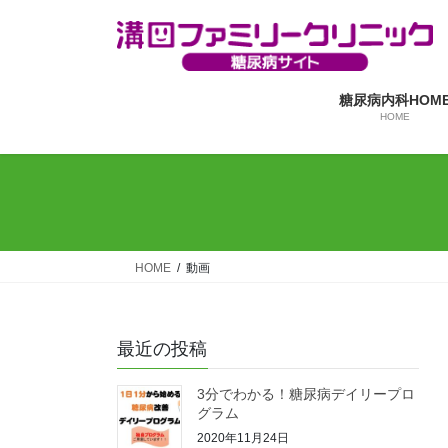
コ
ナ
ン
ビ
テ
ゲ
ン
ー
糖尿病内科HOM
ツ
シ
HOME
へ
ョ
ス
ン
キ
に
ッ
移
プ
動
HOME
動画
最近の投稿
3分でわかる！糖尿病デイリープロ
グラム
2020年11月24日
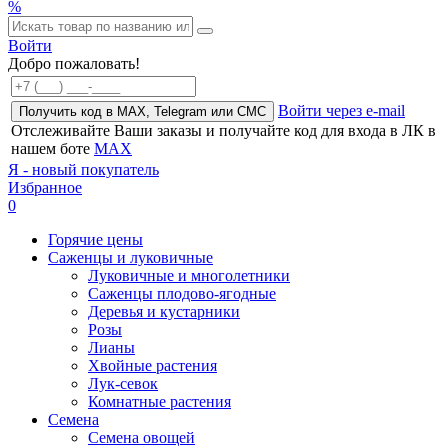
%
Войти
Добро пожаловать!
Войти через e-mail
Получить код в MAX, Telegram или СМС
Отслеживайте Ваши заказы и получайте код для входа в ЛК в
нашем боте
MAX
Я - новый покупатель
Избранное
0
Горячие цены
Саженцы и луковичные
Луковичные и многолетники
Саженцы плодово-ягодные
Деревья и кустарники
Розы
Лианы
Хвойные растения
Лук-севок
Комнатные растения
Семена
Семена овощей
________________
# Exercise directions
A word-for-word copy of the listing is needed. It must not include the pictures.

# Response area
コ
ナ
ン
ビ
テ
ゲ
ン
ー
糖尿病内科HOM
ツ
シ
HOME
へ
ョ
ス
ン
キ
に
ッ
移
プ
動
HOME
動画
最近の投稿
3分でわかる！糖尿病デイリープロ
グラム
2020年11月24日
%
Войти
Добро пожаловать!
Войти через e-mail
Получить код в MAX, Telegram или СМС
Отслеживайте Ваши заказы и получайте код для входа в ЛК в
нашем боте
MAX
Я - новый покупатель
Избранное
0
Горячие цены
Саженцы и луковичные
Луковичные и многолетники
Саженцы плодово-ягодные
Деревья и кустарники
Розы
Лианы
Хвойные растения
Лук-севок
Комнатные растения
Семена
Семена овощей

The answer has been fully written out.